Sleep Awareness Month Is March 12-18

As we creep closer, day by day, to the Spring Equinox, the dark days of midwinter come to a close. And hopefully our sleep-wake cycles start to equilibrate. In the darker months, it’s normal to feel a little lower energy than usual. Many of us crave carbs and want to sleep more, like hibernating bears. The opposite tends to happen in the bright days of summer – we may feel energized and excited and need a little less sleep than we do in winter. Slight seasonal variation in our sleep-wake cycles is normal (albeit hard to manage when our work and family schedules don’t also shift seasonally). But for people with insomnia or other sleep disorders, seasonal changes can be really challenging. March 12-18 is sleep awareness month, so as medical director, I want to shine a light on this important topic. 



 Those of us who work with AWARE clients know how important sleep is. We encourage our clients to get good, consistent sleep every night. And when our clients’ sleep gets disrupted, it can be a warning sign of difficulties to come or the result of other medical or psychological underlying problems. Our providers spend a lot of time asking our clients, “how are you sleeping recently,” and for good reason. Sleep can be an important clue, hinting at other issues to be addressed (maybe with behavioral interventions, medications or even a trip to the sleep medicine clinic).   

 

Sleep medications are very popular – a lot of people suffer from sleep disturbances. We use quite a few of these medications for our clients, when needed. But even more important than using medications to treat sleep is identifying what is causing the sleep issues. Depending on the underlying cause, the treatments can be different. And some of our “sleep medications” (even the over-the-counter ones advertised as “safe” or “natural”) can actually make sleep worse if used inappropriately. So rather than jumping to pharmaceuticals right away, it’s important to explore the sleep issues a little more – whether we’re talking about your client or even yourself or family member when you go to see your own doctor.   

 

The first step of addressing sleep issues is to empower yourself to make it a priority. This means making time for sleep and keeping track of sleep at home (or with your client) and then speaking up about it being an issue when you see the provider. Sleep is super important so don’t forget to mention it if it’s an issue for you or your client! 

 

The second step is asking some more questions. When I’m assessing a patient for sleep disturbances, I ask the following questions: 

  1. Generally speaking, how has your sleep been recently?   
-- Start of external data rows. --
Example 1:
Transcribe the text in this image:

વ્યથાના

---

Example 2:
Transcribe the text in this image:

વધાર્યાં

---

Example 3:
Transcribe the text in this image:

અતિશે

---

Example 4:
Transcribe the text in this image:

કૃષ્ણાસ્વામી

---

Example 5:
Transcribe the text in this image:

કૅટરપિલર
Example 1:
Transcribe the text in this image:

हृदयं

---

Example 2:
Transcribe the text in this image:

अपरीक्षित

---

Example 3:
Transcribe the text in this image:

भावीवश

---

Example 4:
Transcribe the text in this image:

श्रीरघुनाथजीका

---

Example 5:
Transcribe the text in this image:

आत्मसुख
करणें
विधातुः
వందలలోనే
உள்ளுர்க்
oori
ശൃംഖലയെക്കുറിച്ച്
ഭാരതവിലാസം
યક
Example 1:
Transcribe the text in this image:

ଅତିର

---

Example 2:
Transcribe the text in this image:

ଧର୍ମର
  1. How has your energy level been in the daytime?  Well-rested?  Tired? Does it fluctuate during the day or with activities?   

  1. Do you drink caffeine, and if so, when and how much?  
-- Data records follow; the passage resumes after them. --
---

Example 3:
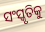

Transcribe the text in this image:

ସଂସ୍କୃତିକୁ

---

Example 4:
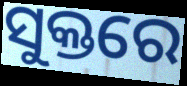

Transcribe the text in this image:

ସୁକ୍ତରେ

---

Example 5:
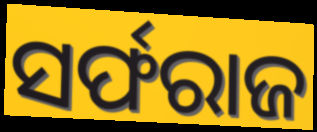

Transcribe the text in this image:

ସର୍ଫରାଜ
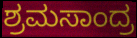
ಶ್ರಮಸಾಂದ್ರ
  1. What is your usual bedtime routine? What time? How do you “wind down?” 

  1. Do you consume any alcohol or other substances to help “calm down” before bedtime?  

  1. Do you use screens in the evening? If so, what kinds, what time and for how long?  What kind of content do you consume in the evening (the news, horror movies, etc.)? 
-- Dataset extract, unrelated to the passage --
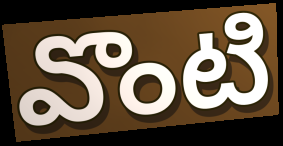
వొంటి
  1. When you lie down, how long does it take to fall asleep? 

  1. Do you wake up in the night? Why? How often? How long does it take to fall back to sleep? 

  1. Do you snore? If you say no… what does your partner say?  They might have a different story!   

  1. Do you experience any discomfort while trying to sleep (pain, restlessness, tingling, shortness of breath, cough…)? 

  1. How many hours of sleep do you get most nights?  

  1. Do you take daytime naps?   

 

And that’s just a start. Once we know more about your sleep, we can try to identify the problems and come up with a solution. Besides good old-fashioned insomnia, many people suffer from sleep apnea and don’t even know it! Restless leg syndrome is also common. Menstrual cycles, pregnancy and menopause can also cause sleep changes. And even aging leads to changes in what we call “sleep architecture” (the duration and type of sleep cycles a person has each night). Most of these problems can be fixed! And usually without medications. So this is your friendly reminder to take care of yourself, your loved ones, and your clients – take sleep issues seriously, and speak up!